Al comienzo todo es un poco absurdo. Pero, como afirmó Maite Alberdi en una video entrevista concedida al Festival de San Sebastián, donde la película obtuvo el Premio del Público a la Mejor Película Europea (se trata de una coproducción de Chile con Alemania, España y Holanda), “la realidad es absurda, graciosa, ridícula, inverosímil. La gente me pregunta todo el tiempo si es todo verdad, porque es muy insólito. Como suele decirse, la realidad supera a la ficción y El agente topo parte de ahí. De allí, de ese punto de partida, nos vamos a una temática más profunda y emotiva, que creo que no engancharía tanto si partiéramos de cierta crudeza”. El detective tarda algunos días en dar con el blanco, Sonia, una mujer delicada, de escasas palabras y poco afecta a entablar conversaciones. Pero, al mismo tiempo, descubre que hay otras personas –en general mujeres, que son mayoría en el establecimiento– dispuestas a charlar hasta por los codos, ya sea para compartir trivialidades y recuerdos agradables o dolorosos, pero siempre profundos. Y así, El agente topo comienza a presentar a una galería de personajes (reales, desde luego), cada uno de ellos con una historia personal diferente. Como sus presentes, más allá de compartir techo y comida. Está Bertita, la anciana lúcida y coqueta que, sin demasiados preámbulos ni rodeos, le pregunta a Sergio si le gustaría compartir con ella el resto de su vida. (“Me quiere, me adora, no me quiere”, recita la mujer mientras deshoja una margarita, como si hubiera regresado de pronto a la adolescencia). También está Petronila, la señora que recita poesías y que, a pesar de los años y las mañas, posee una memoria prodigiosa. Y una tercera mujer, quien todo el tiempo ansía salir a la calle e incluso les pide a los transeúntes que le abran la puerta. Es uno de los personajes más complejos del film, alguien con problemas de ubicación temporal que se la pasa “conversando” con su mamá –eso incluye llamados telefónicos– y que, en cierto momento de la historia, se revela como una pequeña cleptómana, uno de los casos que Sergio resuelve en la residencia sin que nadie se lo pida ni pague por los servicios.

Para la realizadora, la diferencia esencial entre su película previa La Once –protagonizada por un grupo de mujeres activas y en la misma situación económica– y El agente topo es que en esta última “todos los personajes tienen la misma edad, pero están en situaciones completamente distintas. Sergio tiene ochenta y tres años y es hiperactivo; quiere encontrar un trabajo y hasta ahora está muy integrado. Berta igual, se quiere enamorar y casar. Otra persona con alzhéimer, a la misma edad, lo único que quiere es escaparse e irse a ver a la mamá. Otra echa de menos a los hijos. Y hay otras a quienes el cuerpo no las acompaña. Siento que El agente topo hace ver que hay muchas formas de ser a esa edad, que es muy difícil catalogar y encasillar y tener un discurso que le calce a todo el mundo. Creo que lo que sí les calza a todos es lo que dice Sergio: que se sienten solos”. Cuando la película ha abandonado en gran medida el punto de partida –esa investigación sobre las condiciones en el lugar–, comienza a aflorar un sentido comunitario en el cual el encuentro de soledades permite la posibilidad de compañerismos y amistades. E incluso de amores. Sin golpes bajos, Maite Alberdi registra ataques de angustia, confesiones dolorosas e incluso la despedida final de una de las habitantes de San Francisco. Por cada uno de esos momentos hay otros más amables: un cumpleaños sorpresa, una fiesta aniversario, un abrazo inesperado. A esa altura, El agente topo ha dejado de ser una particular apropiación de las historias de espías y detectives en plan documental para transformarse en un retrato de seres humanos que han vivido muchos años y todavía quieren seguir haciéndolo. De la mejor manera posible.
-----
# [Con la información]
A: Nombra todos los países que, según el texto sobre El agente topo, participaron en la coproducción de la película.
B: De acuerdo con el texto sobre El agente topo, ¿qué premio ganó la película en el Festival de San Sebastián?
-----
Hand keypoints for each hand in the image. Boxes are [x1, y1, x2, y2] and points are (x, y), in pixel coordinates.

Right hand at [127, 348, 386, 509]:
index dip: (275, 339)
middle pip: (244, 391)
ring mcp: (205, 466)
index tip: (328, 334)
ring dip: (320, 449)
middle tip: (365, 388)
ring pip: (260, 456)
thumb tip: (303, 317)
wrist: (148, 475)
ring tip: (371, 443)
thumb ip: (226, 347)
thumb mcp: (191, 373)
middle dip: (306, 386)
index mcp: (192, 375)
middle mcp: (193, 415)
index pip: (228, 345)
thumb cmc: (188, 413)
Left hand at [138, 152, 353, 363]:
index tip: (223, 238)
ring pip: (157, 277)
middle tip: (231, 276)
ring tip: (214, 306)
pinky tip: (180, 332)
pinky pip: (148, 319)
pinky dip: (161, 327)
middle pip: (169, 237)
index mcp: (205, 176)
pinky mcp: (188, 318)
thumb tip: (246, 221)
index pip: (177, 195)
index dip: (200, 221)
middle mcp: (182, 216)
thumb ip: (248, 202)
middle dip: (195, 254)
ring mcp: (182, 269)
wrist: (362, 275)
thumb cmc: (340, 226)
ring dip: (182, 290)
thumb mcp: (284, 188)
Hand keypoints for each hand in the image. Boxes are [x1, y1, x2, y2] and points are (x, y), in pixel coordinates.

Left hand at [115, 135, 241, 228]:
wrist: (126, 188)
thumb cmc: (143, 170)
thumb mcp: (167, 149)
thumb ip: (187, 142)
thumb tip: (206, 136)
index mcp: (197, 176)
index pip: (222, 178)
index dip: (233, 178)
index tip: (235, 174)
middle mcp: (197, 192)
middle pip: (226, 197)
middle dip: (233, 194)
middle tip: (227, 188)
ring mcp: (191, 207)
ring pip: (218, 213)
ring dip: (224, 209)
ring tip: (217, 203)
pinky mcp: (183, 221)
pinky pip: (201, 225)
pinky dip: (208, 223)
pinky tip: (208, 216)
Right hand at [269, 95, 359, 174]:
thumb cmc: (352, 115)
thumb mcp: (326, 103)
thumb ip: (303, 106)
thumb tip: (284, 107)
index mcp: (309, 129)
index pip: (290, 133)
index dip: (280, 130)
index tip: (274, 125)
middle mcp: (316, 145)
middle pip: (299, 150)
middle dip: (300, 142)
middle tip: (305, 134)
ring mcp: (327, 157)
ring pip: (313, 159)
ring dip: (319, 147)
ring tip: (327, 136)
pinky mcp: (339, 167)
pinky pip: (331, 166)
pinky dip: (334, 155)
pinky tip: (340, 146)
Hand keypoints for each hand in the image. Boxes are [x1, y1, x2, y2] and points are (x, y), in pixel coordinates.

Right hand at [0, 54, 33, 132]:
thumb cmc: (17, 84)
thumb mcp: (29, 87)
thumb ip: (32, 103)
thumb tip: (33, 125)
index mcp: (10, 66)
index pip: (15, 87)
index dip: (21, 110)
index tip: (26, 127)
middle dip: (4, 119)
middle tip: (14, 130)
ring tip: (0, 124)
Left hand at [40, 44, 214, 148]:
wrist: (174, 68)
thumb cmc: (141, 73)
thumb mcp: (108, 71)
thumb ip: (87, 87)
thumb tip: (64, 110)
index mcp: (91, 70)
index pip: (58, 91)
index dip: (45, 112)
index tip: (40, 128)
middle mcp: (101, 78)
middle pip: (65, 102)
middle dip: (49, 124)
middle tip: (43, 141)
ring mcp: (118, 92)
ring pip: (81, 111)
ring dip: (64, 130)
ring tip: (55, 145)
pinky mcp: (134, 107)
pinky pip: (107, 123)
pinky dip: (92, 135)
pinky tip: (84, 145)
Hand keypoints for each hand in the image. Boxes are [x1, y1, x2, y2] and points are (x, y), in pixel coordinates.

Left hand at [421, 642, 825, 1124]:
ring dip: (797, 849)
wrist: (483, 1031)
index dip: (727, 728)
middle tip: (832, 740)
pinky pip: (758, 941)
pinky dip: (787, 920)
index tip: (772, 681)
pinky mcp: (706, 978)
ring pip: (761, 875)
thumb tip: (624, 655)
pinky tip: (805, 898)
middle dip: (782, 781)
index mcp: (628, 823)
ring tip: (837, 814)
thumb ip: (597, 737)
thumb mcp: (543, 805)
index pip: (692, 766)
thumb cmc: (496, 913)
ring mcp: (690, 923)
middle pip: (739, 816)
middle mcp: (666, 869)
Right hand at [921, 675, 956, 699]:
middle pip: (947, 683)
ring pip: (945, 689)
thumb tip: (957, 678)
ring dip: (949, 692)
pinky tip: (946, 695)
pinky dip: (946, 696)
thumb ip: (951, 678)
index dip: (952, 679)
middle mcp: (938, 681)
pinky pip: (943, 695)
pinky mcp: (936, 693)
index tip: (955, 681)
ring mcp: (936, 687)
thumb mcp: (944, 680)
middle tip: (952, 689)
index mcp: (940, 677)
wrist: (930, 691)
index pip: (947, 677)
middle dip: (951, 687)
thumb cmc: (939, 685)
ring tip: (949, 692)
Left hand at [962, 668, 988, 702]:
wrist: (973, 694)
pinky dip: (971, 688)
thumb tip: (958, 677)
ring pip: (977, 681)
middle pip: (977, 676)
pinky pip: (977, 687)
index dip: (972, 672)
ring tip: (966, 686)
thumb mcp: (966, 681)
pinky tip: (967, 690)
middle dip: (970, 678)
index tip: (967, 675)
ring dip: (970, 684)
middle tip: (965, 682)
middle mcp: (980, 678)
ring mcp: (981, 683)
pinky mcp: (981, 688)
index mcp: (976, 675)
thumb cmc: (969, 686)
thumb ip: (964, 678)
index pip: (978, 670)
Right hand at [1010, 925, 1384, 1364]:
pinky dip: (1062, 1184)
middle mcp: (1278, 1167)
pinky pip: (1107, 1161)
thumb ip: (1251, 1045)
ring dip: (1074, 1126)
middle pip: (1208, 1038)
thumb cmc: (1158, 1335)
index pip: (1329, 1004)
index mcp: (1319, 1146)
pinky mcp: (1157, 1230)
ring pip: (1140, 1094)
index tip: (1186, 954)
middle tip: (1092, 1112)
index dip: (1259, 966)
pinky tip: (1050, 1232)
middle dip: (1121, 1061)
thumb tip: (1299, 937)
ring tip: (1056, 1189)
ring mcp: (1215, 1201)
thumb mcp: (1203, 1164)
-----
# [Respuestas de la actividad]
A: Chile, Alemania, España y Holanda.

B: El Premio del Público a la Mejor Película Europea.